Likewise, no publication bias was noted in studies with PD-L1 measured exclusively on tumor cells. That is, there was no difference between fixed- and random-effects models and no change in outcome associated with small studies, and there were no missing unpublished studies.
Discussion
This systematic review and meta-analysis found that PD-L1 expression levels were favorably associated with OS and specific survival when analyzing PD-L1 expressed only on infiltrating immune cells. The outcome of OS and specific survival estimated a reduction in risk of death by 61% and 48%, respectively. Composite PD-L1 expression on tumor and immune cells was not associated with improved survival.
There was no interaction between cancer site in patients with HNSCC and the association between PD-L1 expression and OS or specific survival given that metaregression coefficients did not demonstrate significantly shorter or prolonged survival in patients with oropharyngeal, hypopharyngeal, or oral cavity cancer compared with patients with no site specification. Our metaregression did not suggest whether there was in interaction between treatment modality and the association of PD-L1 and survival because survival stratified by patients undergoing surgery alone or with subsequent radiochemotherapy vs those with radiotherapy did not differ. Our outcomes were independent of tumor grade and stage and patient HPV, smoking, and alcohol consumption status given that the meta-analysis was conducted using only adjusted estimates.
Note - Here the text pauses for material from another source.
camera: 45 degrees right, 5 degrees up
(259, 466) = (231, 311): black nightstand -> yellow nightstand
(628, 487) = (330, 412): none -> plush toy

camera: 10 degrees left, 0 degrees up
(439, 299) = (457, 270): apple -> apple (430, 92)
We can only speculate whether different immunohistochemical protocols of PD-L1 expression determination, including the cutoff value of positivity, may invert the outcome of our meta-analysis.
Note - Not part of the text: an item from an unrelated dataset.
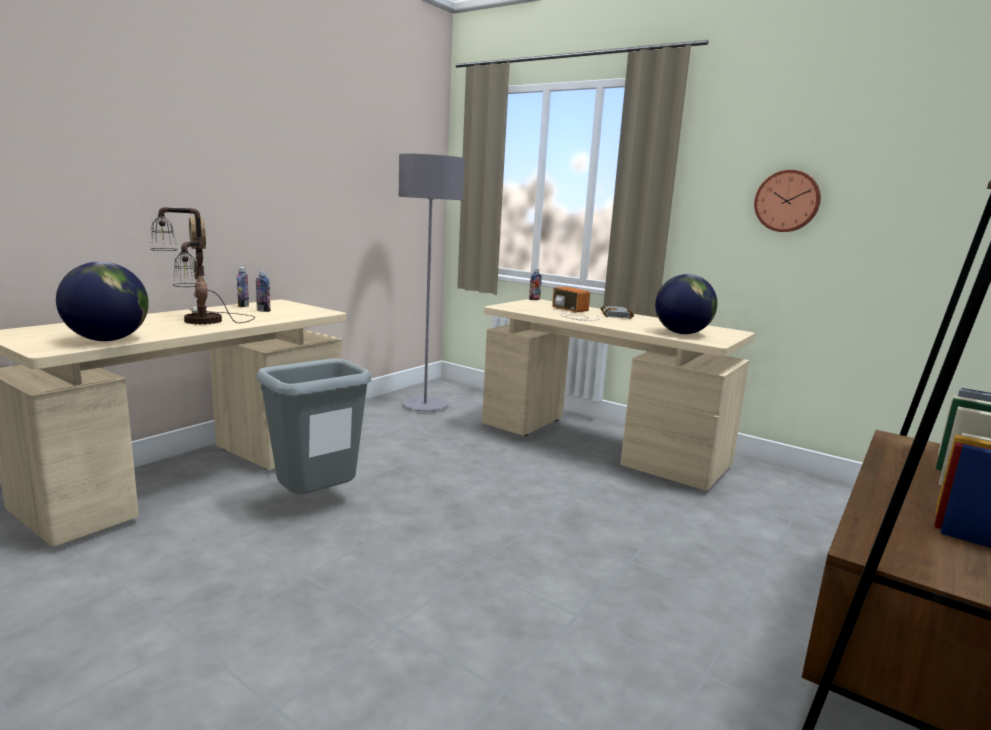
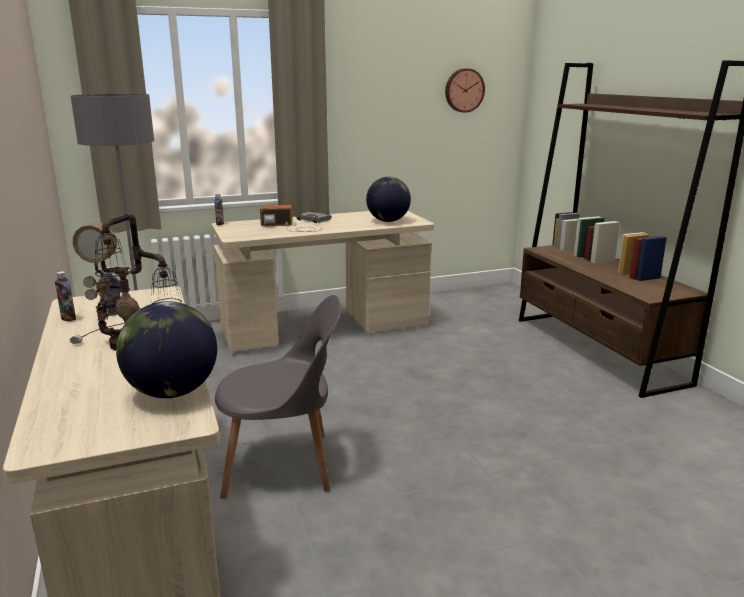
camera: 55 degrees left, 5 degrees up
(316, 503) = (283, 465): grey trash can -> grey chair
(787, 201) = (397, 111): wall clock -> wall clock (464, 90)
Previous meta-analyses in patients with nonmetastatic HNSCC did not show a prognostic potential of PD-L1 expression in association with OS.36,37,38,39,40 The reason for this may be the cell type specification of PD-L1 expression as documented in our meta-analysis.
Moreover, shortened survival was reported in a study36 assessing the association of low CD8+ tumor–infiltrating T lymphocytes and PD-L1 expressed on tumor cells with OS and was consistent with our subresult. Weaknesses of recently published meta-analyses may be that they were syntheses of low- to moderate-quality studies with insufficient or unavailable follow-up, missing survival data, or results obtained from univariate analyses.
Limitations
Although our systematic review and meta-analysis suggested PD-L1 expression on immune cells as a novel prognostic biomarker, the strength of evidence was limited by the small number of studies assessing specific PD-L1 expression. Nevertheless, these studies exhibited interstudy homogeneity and no publication bias. Therefore, future studies may confirm the consistency of our findings as suggested by the pooled aHR of imputed missing studies.
Conclusions
This systematic review and meta-analysis of 17 studies19,20,21,22,23,24,25,26,27,28,29,30,31,32,33,34,35 found that high PD-L1 expression levels on immune cells in the tumor immune microenvironment were associated with extended OS and specific survival in patients with localized and locoregionally advanced HNSCC. Further studies focused on this objective may be warranted to investigate whether high PD-L1 levels on immune cells may serve as a reliable and widely recognized prognostic marker.